BEGIN EXERCISE MATERIALS

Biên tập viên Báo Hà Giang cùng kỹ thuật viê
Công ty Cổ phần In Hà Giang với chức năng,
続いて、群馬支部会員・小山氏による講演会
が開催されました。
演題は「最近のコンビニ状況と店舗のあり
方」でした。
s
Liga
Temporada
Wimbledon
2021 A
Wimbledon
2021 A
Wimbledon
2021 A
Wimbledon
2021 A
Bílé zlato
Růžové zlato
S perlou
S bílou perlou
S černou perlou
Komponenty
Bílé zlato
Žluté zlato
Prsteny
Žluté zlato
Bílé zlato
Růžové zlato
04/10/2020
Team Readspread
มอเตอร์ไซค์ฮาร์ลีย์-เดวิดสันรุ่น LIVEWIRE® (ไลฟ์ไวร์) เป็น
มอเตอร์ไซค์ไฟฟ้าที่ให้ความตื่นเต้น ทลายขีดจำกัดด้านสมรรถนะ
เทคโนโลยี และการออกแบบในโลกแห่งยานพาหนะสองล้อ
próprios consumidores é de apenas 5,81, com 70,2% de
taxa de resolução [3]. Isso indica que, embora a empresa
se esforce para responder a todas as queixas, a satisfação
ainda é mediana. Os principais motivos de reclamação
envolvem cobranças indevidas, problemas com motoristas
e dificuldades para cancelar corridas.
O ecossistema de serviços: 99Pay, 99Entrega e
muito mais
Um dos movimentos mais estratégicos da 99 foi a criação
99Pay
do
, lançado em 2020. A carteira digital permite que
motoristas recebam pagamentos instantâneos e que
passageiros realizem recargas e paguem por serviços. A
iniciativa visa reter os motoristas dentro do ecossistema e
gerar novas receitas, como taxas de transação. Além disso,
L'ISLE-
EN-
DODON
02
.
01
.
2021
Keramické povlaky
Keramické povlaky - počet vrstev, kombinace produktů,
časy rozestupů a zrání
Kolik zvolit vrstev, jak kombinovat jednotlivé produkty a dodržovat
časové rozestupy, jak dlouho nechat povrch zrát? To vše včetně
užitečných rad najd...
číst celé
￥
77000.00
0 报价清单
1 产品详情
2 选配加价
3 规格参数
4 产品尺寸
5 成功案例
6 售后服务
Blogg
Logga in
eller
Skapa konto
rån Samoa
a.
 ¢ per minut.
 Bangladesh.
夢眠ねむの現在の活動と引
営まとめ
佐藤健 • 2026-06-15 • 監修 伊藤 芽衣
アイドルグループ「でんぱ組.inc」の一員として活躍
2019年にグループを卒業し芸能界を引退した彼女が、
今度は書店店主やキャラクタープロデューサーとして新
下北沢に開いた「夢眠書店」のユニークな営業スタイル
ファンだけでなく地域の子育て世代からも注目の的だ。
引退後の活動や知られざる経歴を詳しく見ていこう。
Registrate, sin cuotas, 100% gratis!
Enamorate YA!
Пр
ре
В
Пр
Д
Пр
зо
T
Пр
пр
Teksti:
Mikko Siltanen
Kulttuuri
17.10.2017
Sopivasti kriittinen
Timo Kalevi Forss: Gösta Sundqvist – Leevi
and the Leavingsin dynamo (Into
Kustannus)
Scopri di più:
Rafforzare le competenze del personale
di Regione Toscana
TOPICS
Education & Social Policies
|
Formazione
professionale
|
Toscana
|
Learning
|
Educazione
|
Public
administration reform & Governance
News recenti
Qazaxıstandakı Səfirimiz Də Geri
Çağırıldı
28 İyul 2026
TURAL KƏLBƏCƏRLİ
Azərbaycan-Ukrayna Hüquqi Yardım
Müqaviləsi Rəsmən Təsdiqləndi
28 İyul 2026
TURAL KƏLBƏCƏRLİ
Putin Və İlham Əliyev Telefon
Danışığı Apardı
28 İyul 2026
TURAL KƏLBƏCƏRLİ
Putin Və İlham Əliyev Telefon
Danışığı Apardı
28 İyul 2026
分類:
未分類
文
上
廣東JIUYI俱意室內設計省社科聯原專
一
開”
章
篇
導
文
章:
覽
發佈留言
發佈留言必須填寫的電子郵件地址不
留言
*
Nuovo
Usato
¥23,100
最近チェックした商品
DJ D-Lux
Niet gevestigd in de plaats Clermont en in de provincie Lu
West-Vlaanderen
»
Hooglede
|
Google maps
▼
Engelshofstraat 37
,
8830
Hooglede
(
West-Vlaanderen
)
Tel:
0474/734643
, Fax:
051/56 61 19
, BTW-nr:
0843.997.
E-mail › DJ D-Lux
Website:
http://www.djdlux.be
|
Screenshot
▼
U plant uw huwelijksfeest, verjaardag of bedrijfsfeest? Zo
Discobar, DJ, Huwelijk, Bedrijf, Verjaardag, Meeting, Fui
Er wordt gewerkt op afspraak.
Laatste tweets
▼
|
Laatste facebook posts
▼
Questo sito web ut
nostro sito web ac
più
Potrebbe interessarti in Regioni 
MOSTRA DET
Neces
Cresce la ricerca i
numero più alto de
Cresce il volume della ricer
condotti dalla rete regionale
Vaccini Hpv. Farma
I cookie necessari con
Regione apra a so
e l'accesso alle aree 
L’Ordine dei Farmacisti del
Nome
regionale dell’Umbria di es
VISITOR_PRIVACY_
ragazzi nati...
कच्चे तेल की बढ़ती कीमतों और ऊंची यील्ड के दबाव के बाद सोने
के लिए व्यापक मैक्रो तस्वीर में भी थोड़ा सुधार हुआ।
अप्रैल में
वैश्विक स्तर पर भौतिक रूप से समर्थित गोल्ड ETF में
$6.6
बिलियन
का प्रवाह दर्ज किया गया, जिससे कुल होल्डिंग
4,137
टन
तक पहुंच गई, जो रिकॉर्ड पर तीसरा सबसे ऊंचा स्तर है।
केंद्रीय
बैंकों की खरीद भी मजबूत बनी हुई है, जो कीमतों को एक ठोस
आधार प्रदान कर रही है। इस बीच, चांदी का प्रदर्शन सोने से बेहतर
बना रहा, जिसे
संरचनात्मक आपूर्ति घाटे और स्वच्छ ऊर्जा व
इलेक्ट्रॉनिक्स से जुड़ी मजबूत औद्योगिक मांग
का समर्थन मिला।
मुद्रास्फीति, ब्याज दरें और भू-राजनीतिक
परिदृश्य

END EXERCISE MATERIALS

» **EXERCISE OBJECTIVE**:
Reproduce the listing above word for word, from its first line through the line containing "iniciativa visa reter", with both of those lines included.

» **COMPLETED EXERCISE**:
Biên tập viên Báo Hà Giang cùng kỹ thuật viê
Công ty Cổ phần In Hà Giang với chức năng,
続いて、群馬支部会員・小山氏による講演会
が開催されました。
演題は「最近のコンビニ状況と店舗のあり
方」でした。
s
Liga
Temporada
Wimbledon
2021 A
Wimbledon
2021 A
Wimbledon
2021 A
Wimbledon
2021 A
Bílé zlato
Růžové zlato
S perlou
S bílou perlou
S černou perlou
Komponenty
Bílé zlato
Žluté zlato
Prsteny
Žluté zlato
Bílé zlato
Růžové zlato
04/10/2020
Team Readspread
มอเตอร์ไซค์ฮาร์ลีย์-เดวิดสันรุ่น LIVEWIRE® (ไลฟ์ไวร์) เป็น
มอเตอร์ไซค์ไฟฟ้าที่ให้ความตื่นเต้น ทลายขีดจำกัดด้านสมรรถนะ
เทคโนโลยี และการออกแบบในโลกแห่งยานพาหนะสองล้อ
próprios consumidores é de apenas 5,81, com 70,2% de
taxa de resolução [3]. Isso indica que, embora a empresa
se esforce para responder a todas as queixas, a satisfação
ainda é mediana. Os principais motivos de reclamação
envolvem cobranças indevidas, problemas com motoristas
e dificuldades para cancelar corridas.
O ecossistema de serviços: 99Pay, 99Entrega e
muito mais
Um dos movimentos mais estratégicos da 99 foi a criação
99Pay
do
, lançado em 2020. A carteira digital permite que
motoristas recebam pagamentos instantâneos e que
passageiros realizem recargas e paguem por serviços. A
iniciativa visa reter os motoristas dentro do ecossistema e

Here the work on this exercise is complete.